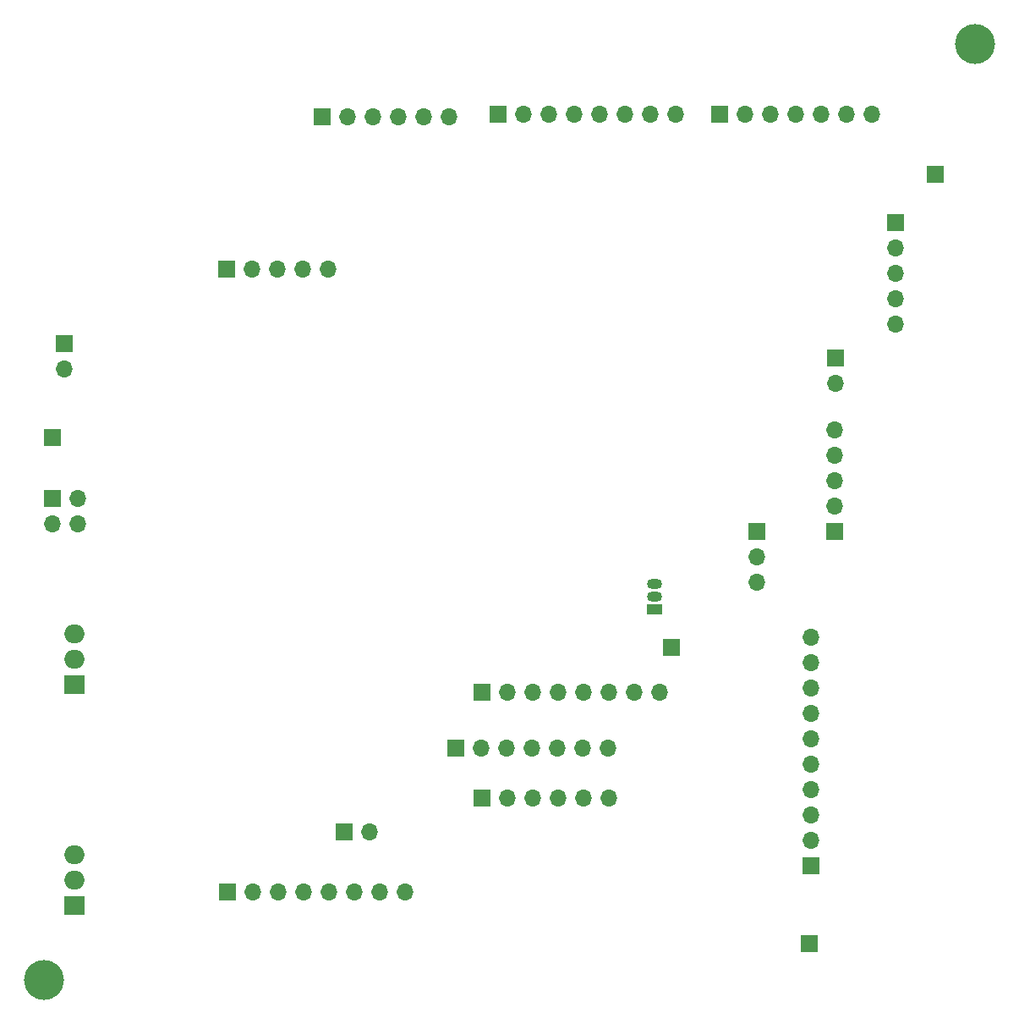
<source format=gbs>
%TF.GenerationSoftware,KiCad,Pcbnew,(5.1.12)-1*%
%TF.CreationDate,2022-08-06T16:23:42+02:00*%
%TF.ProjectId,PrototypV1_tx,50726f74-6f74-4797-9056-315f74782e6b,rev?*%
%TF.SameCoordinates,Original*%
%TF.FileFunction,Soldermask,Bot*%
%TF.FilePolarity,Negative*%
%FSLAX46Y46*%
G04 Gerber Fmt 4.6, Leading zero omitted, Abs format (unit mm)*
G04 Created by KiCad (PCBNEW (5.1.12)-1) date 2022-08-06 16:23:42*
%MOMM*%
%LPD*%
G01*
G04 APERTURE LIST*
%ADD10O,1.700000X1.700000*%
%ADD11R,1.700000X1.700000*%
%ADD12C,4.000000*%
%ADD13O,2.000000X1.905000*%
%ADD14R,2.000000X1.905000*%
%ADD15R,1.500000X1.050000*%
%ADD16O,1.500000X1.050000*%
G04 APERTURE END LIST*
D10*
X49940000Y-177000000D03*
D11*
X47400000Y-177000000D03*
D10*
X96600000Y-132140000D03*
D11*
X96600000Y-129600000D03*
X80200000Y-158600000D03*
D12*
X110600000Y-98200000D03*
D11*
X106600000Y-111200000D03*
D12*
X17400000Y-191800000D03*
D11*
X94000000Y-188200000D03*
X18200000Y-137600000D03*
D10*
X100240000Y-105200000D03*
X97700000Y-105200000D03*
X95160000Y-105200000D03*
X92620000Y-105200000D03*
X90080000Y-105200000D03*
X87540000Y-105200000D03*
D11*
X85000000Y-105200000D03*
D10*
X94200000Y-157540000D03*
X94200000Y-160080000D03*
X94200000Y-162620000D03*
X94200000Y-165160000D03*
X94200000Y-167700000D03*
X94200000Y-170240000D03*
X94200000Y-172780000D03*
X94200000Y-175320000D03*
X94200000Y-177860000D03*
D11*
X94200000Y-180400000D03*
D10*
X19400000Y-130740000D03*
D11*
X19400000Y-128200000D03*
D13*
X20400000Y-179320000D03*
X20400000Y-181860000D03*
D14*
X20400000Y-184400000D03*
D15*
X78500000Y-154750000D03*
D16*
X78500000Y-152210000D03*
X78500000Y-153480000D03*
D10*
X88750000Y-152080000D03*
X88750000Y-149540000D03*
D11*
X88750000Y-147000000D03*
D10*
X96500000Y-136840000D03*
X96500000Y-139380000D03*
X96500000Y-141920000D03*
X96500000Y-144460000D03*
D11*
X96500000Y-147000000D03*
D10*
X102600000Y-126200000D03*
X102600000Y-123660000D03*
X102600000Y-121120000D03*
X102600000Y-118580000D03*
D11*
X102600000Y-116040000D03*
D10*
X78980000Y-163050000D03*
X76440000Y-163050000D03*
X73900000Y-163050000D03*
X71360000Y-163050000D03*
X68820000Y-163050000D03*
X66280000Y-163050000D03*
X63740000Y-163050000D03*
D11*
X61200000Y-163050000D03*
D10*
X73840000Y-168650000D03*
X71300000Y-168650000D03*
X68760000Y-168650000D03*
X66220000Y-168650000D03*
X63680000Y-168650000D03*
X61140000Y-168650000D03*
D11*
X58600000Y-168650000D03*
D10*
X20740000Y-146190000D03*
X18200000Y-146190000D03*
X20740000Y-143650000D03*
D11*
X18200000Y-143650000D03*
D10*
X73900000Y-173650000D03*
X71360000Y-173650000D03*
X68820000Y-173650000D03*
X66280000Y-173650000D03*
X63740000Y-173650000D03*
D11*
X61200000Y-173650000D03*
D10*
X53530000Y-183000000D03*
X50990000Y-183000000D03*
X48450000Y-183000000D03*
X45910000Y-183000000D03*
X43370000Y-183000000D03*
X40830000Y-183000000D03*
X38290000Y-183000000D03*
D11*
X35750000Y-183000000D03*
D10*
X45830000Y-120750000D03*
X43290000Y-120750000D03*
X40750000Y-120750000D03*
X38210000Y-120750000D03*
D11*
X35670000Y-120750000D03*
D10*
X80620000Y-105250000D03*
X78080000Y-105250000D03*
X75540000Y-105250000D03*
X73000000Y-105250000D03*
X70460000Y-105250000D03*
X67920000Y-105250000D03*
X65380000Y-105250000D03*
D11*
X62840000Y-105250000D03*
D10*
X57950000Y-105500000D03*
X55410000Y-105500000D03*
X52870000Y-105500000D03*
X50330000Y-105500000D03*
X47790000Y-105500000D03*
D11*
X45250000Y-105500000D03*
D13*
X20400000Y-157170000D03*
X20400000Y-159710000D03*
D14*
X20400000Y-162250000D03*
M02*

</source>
---
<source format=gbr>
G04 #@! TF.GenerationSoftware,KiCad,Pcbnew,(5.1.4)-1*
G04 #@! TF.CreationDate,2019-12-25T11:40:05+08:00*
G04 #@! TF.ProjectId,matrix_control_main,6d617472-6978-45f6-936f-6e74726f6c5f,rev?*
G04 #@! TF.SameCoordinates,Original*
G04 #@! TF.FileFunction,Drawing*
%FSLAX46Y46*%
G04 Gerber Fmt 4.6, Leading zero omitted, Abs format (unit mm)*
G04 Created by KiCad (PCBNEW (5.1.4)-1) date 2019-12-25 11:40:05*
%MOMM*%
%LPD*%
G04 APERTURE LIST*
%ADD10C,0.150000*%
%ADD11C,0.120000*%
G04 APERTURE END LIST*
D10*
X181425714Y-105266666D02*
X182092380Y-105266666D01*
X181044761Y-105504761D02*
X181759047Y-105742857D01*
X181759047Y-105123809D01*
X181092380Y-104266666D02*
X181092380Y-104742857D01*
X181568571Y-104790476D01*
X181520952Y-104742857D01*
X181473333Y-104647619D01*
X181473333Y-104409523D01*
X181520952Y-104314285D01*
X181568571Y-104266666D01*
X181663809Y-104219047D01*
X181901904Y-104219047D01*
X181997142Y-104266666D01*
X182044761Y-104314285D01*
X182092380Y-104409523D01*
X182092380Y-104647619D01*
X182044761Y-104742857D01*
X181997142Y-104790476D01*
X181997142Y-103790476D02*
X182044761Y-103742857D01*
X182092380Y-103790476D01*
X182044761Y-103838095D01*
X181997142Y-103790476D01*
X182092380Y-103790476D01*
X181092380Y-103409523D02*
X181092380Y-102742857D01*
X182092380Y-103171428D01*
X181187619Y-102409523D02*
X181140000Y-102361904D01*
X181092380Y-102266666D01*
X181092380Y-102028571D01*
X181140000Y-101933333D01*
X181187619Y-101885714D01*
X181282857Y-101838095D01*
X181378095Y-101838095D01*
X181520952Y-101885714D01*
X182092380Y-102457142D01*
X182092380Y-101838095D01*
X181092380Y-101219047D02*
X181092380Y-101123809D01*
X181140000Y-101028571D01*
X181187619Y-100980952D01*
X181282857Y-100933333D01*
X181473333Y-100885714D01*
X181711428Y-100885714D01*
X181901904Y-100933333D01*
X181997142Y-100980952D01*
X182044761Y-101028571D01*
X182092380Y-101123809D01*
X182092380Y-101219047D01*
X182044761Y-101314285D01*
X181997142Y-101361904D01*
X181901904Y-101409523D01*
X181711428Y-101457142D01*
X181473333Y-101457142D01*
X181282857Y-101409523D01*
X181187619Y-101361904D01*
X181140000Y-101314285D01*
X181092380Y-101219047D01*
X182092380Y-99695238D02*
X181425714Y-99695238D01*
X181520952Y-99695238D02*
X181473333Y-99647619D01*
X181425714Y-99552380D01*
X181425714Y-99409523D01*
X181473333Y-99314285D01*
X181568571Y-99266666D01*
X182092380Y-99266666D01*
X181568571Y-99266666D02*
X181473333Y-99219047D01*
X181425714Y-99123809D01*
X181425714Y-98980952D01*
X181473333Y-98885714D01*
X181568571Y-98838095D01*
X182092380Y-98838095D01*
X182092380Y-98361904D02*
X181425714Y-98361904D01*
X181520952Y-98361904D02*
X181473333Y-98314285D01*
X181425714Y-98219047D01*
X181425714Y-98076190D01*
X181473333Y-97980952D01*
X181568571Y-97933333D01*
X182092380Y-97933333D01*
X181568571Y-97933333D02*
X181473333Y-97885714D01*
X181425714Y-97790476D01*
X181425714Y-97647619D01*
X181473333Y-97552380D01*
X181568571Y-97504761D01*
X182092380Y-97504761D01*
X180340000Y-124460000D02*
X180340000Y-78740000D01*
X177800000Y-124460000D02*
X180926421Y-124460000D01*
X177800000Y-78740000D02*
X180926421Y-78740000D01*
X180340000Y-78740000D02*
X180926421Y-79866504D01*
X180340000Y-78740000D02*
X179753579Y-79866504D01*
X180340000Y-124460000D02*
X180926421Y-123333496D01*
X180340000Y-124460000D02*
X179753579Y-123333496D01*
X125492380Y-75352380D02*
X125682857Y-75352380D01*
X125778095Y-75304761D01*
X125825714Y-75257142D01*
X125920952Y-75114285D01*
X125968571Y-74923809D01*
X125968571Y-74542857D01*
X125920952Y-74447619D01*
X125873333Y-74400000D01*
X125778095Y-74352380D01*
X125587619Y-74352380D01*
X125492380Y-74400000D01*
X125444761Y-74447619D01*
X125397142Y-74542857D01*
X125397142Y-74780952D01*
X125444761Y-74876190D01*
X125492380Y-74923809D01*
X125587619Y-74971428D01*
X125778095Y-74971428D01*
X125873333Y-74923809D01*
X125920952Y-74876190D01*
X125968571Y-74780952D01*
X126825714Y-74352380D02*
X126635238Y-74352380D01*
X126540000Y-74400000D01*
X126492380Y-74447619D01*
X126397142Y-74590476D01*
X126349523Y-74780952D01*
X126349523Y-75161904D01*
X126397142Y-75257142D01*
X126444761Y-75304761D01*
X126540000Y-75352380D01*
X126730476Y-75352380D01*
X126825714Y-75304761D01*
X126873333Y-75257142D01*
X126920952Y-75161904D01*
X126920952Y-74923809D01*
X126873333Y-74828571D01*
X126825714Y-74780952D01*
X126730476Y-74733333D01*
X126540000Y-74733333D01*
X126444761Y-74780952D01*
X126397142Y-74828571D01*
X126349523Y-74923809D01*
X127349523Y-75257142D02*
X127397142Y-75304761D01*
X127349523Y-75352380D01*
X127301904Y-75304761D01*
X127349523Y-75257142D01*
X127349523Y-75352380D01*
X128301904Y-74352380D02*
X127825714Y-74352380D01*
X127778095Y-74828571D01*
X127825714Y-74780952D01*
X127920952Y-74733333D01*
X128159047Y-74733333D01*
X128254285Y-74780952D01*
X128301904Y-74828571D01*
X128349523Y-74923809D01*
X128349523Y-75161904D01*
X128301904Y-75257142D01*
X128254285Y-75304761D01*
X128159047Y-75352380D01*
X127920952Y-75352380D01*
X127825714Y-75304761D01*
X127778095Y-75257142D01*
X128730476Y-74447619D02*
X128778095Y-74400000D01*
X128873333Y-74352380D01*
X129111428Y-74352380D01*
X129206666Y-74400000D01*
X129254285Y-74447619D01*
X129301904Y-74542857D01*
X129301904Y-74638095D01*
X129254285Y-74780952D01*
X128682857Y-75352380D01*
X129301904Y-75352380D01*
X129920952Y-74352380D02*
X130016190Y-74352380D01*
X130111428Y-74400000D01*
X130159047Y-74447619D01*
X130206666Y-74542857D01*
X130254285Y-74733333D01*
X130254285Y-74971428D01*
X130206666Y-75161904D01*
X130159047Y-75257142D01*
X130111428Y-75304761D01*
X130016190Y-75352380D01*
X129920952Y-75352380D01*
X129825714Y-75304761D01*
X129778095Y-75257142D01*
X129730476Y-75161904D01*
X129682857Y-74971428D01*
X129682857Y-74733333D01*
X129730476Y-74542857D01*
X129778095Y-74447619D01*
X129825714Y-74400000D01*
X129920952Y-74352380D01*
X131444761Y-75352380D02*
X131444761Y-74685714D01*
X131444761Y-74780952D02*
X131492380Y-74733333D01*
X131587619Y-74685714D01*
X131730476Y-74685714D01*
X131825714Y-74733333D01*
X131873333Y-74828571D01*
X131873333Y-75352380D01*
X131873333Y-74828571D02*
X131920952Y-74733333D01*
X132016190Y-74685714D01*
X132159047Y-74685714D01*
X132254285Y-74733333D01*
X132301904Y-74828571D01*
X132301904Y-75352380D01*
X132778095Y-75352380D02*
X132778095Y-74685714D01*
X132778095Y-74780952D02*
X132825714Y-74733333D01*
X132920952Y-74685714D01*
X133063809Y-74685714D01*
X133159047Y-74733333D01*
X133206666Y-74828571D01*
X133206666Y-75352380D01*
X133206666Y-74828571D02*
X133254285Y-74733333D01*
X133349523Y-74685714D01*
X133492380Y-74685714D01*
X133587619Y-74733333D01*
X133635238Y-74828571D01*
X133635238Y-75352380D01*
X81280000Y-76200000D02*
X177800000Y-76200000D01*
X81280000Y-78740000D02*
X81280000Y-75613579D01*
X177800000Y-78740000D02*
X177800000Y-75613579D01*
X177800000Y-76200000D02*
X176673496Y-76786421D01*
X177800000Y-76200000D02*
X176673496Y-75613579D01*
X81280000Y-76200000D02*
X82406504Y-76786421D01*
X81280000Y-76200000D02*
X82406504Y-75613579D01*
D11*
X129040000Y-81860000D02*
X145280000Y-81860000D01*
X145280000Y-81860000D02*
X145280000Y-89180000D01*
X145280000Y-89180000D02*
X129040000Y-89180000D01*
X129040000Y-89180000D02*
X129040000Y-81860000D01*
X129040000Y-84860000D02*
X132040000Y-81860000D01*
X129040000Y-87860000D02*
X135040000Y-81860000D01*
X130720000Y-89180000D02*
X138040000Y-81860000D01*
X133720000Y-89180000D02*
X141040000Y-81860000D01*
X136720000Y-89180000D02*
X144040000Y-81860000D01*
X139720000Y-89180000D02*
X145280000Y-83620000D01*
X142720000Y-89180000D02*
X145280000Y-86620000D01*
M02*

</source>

**EXERCISE DETAILS:**
Please make an exact copy of the lines above from the line with "X73000000Y-105250000D03*" through the line with "X20400000Y-157170000D03*", both ends included.

**RESULT OF THIS TASK:**
X73000000Y-105250000D03*
X70460000Y-105250000D03*
X67920000Y-105250000D03*
X65380000Y-105250000D03*
D11*
X62840000Y-105250000D03*
D10*
X57950000Y-105500000D03*
X55410000Y-105500000D03*
X52870000Y-105500000D03*
X50330000Y-105500000D03*
X47790000Y-105500000D03*
D11*
X45250000Y-105500000D03*
D13*
X20400000Y-157170000D03*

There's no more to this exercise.